To date, the Maryland Department of the Environment and the Maryland Department of Planning have refused to acknowledge the Court of Appeals decision and, in correspondence with the county since March 2008, said that ruling “has no direct effect” on the issuing of permits necessary for the Terrapin Run development to move forward. The suit names Shari Wilson, MDE secretary, and Richard Hall, MDP secretary, as individual defendants along with the agencies they lead.

Both agencies have refused to approve the development’s inclusion in the county’s master water and sewer plan. The county said it has no way of appealing the state’s position.

“As a result of disapproval without a right of a hearing or right of appeal, the county has been unlawfully deprived of the right of a local government to provide and create an appropriate plan for water and sewer facilities and services for the local jurisdiction,” the commissioners argue in court documents through Rudd.

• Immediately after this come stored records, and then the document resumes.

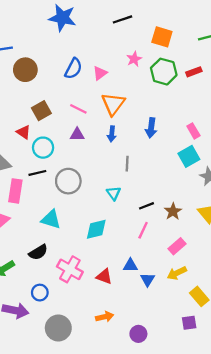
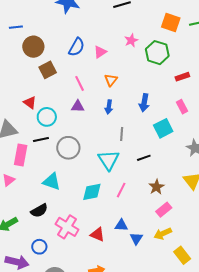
orange square: (162, 37) -> (171, 23), moved
red rectangle: (194, 72) -> (182, 77), moved
orange triangle: (113, 104) -> (111, 80), size x0.6
pink line: (78, 109) -> (80, 83), turned 35
brown square: (41, 111) -> (48, 70), moved
cyan square: (189, 156) -> (163, 128), moved
cyan triangle: (114, 193) -> (109, 160), size x1.6
black line: (146, 206) -> (144, 158), moved
brown star: (173, 212) -> (157, 187), moved
pink line: (143, 230) -> (121, 190), moved

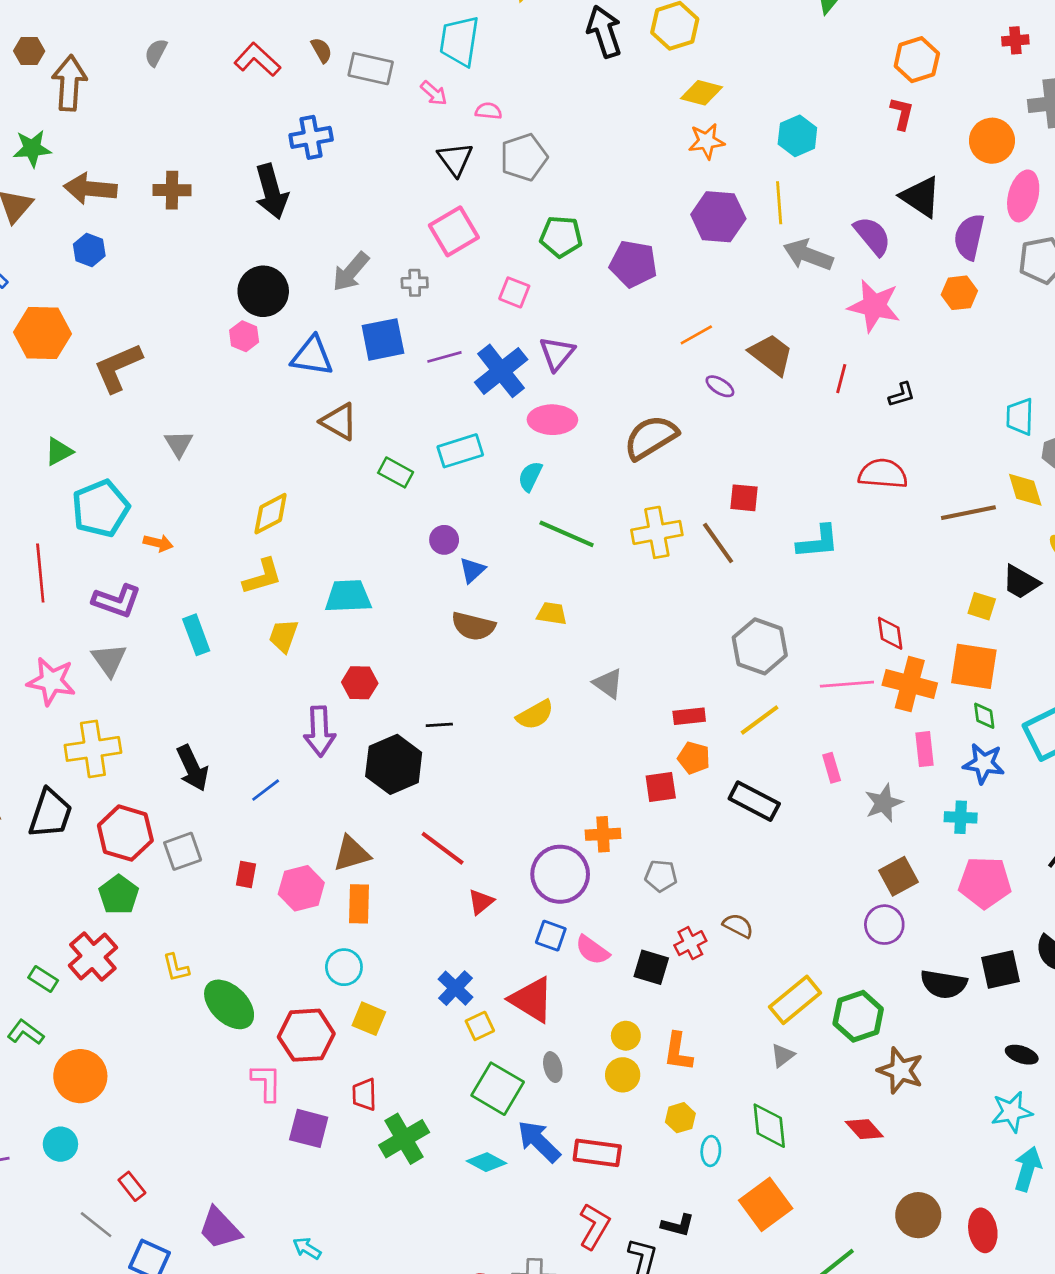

Terrapin Run LLC, Paye argued, “has suffered loss of all development rights and rights of use of property” that is tantamount to a “taking of its property.”

The county said in the court filing that MDE “has abused the powers vested in it” and followed “erroneous, arbitrary and capricious” advice from MDP. The county wants the court to order the state agency to approve the master water and sewer plan.

The commissioners also want a declaratory judgment which absolves it from having the developer complete what MDE said is a required anti-degradation study to analyze the effects of the development’s discharge into Fifteen Mile Creek. The county contends the regulation “interferes with the right and privilege of the plaintiffs to provide for new development in the water and sewer plan.” The regulation exceeds the state agency’s authority, court documents allege, and therefore is “unauthorized, unlawful and unconstitutional.”

The county wants the court to order both MDE and MDP to review and approve the water and sewer plan without regard to whether the Terrapin Run development is “in harmony with” or “consistent with” the county’s comprehensive plan.

The named defendants have 30 days to respond to the court summons, Paye said, which were likely served Monday.

Calls to Commissioners Jim Stakem and Dale Lewis were not immediately returned. Messages left for Rudd also were not answered before deadline.

Hutcheson said Terrapin Run has been in the planning stages “for a long time.”

“I’m hoping this will bring it to the floor” for resolution, he said.

Paye said an initial hearing might be up to a year from being scheduled.

Hutcheson said the only costs shouldered by the county would be court costs, as Rudd is on staff. Paye said the developer is expected to shoulder the “brunt of the cost burden."